Activities:
• 1. In the Vikings offseason text, who did Minnesota hire as its new head coach?
• 2. Write the next part of the Vikings offseason text, picking up after its final sentence.

Source extract:
----------------------------------------

Vikings 2022 Offseason
Total Draft Value
Notable Free Agents
Notes: Minnesota’s total draft value is the sum of the value of every pick they own using the Fitzgerald-Spielberger NFL Draft Trade Value Chart. The values are only estimates until the NFL announces compensatory picks. Cap savings are listed assuming the player is cut before June 1st.
The Vikings are in a difficult spot with their cap. They need to clear millions of dollars off the books but all of their cut candidates are on defense, the side of the ball that needs to get better this offseason. They are also switching from a 4-3 defense to a 3-4, putting half of their front-seven out of position. Hunter could be traded and if a team is willing to gamble on his health, the Vikings could get a solid return for him.
Minnesota is losing a starting outside corner and a starting slot corner to free agency. Neither is a strong candidate to be brought back as the team allowed more receiving yards to wide receivers than any other team last year. A cornerback should be viewed as the favorite to go off the board when Minnesota is on the clock in the first round.
The Vikings don’t have the talent necessary to run a 3-4 and their first step to fixing that will be getting an edge rusher. Hunter could transition to a standup outside linebacker but that’s a risky bet to make on a player with a $26 million cap hit. The team would be better off trading him while adding players who fit their defensive scheme.
Even if they keep Kendricks on the roster, the Vikings are losing 23 starts and over 1500 snaps between Vigil and Barr. Letting both walk allows them to rebuild their front-seven in a way that fits with defensive coordinator Ed Donatell’s scheme.
Minnesota hired Kwesi Adofo-Mensah, Browns VP of football operations, as their next general manager. Adofo-Mensah’s search for the team’s next head coach ended with Rams offensive coordinator Kevin O’Connell. O’Connell is expected to bring much of LA’s offensive style to Minnesota. This means Minnesota will see a monstrous uptick in outside zone runs. The Rams ran outside zone on 44 percent of their rushes last year, a mark that was 11 percent higher than any other team. Expect them to use motion at the snap more often on run and pass plays as well. The Rams were second in at snap motion rate on runs last year and above average on passes. Minnesota was below-average in both metrics.
Last year, 92 percent of the Rams’ passing plays came from 11 personnel. Sean McVay and O’Connell’s offense relied on keeping the defense on their backfoot by having loads of minor variations on a small set of plays. O’Connell called this “the illusion of complexity” and it gave Matthew Stafford the second-highest rate of throws to wide open receivers. The combo of Jefferson and Adam Thielen gives Minnesota this option while developing K.J. Osborn or Ihmir Smith-Marsette will be crucial to completing their trio at receiver.

----------------------------------------

Recorded data:
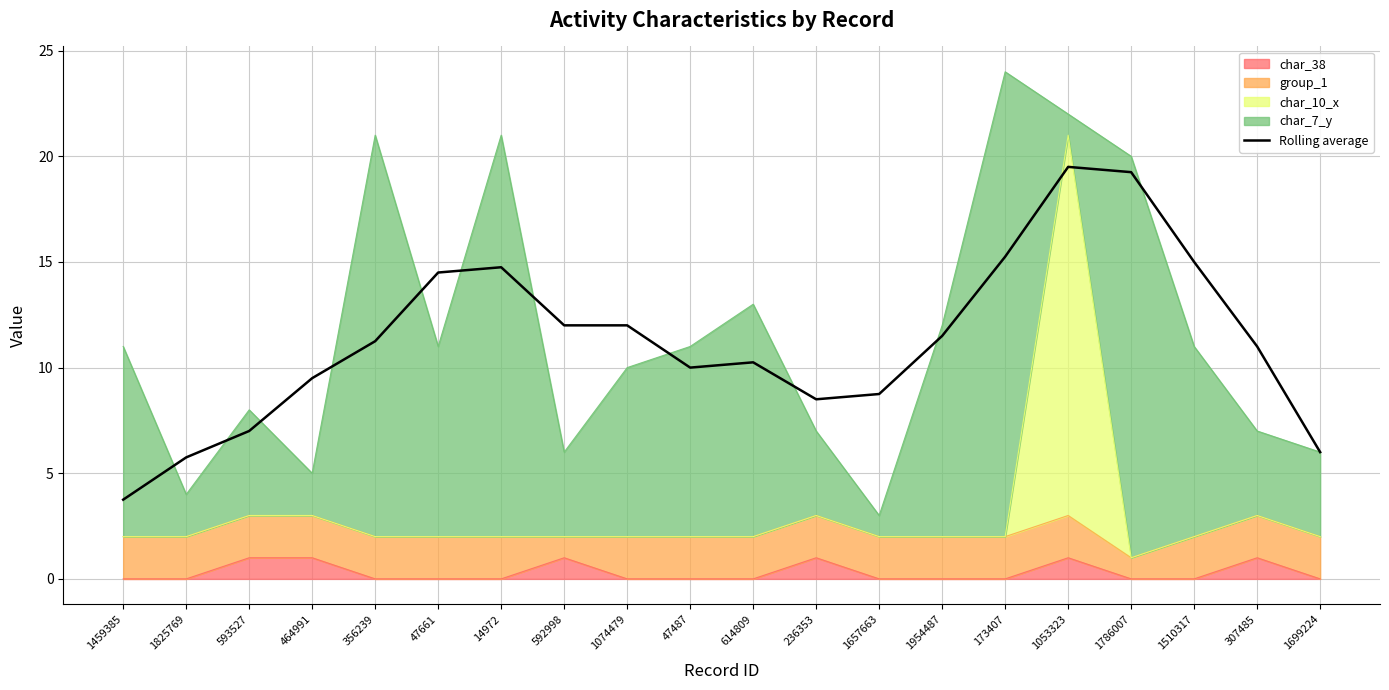

Reading left to right, extract all data points from this chart.

3.8	5.8	7.0	9.5	11.2	14.5	14.8	12.0	12.0	10.0	10.2	8.5	8.8	11.5	15.2	19.5	19.2	15.0	11.0	6.0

----------------------------------------

Answers to this exercise:
• 1. Kevin O'Connell, the Rams' offensive coordinator.

• 2.
At 65 years old, Donatell was brought in as a counterbalance to O’Connell, who is 36 and taking on his first head coaching job. Donatell, on the other hand, has 10 seasons as a defensive coordinator under his belt and over there decades of experience at the NFL level. His work as a secondary and DBs coach will be extremely useful in building up a young core of corners. In three years as the Broncos defensive coordinator, Donatell’s teams ranked top-10 in points allowed twice. They were also elite in the red zone, never dipping below second in percentage of red zone trips that ended in a touchdown. The switch to a 3-4 look will be jarring. However, if Donatell is given more than a year to find players who fit his scheme, he should be able to restore the defense to its former glory.
The Vikings gave Cousins a one-year, $35 million extension this offseason. The extension added a no-trade clause to his contract and keeps him in Minnesota through the 2023 season. It also reduced his cap hit for this year, though the Vikings are still slightly over the cap. Luckily, coaching contracts don’t count against the cap and the team made two hires that could single-handedly put them over .500. Getting Cousins and the receivers integrated into O’Connell’s offense will be the focus of OTAs and training camp. It’s a similar story on defense, though the starters and important reserves are not nearly as set in stone as is the case on offense.
As far as actual moves go, the Vikings can only do so much. Outside of some adjustments to the interior of their offensive line, expect most of their draft picks and eventual cap space to be spent on the defense. With so many different positions needing an influx of talent, they are an ideal team to be trading back in the draft. Their No. 12 pick could be another team’s path to securing a quarterback, making it particularly valuable on the trade market.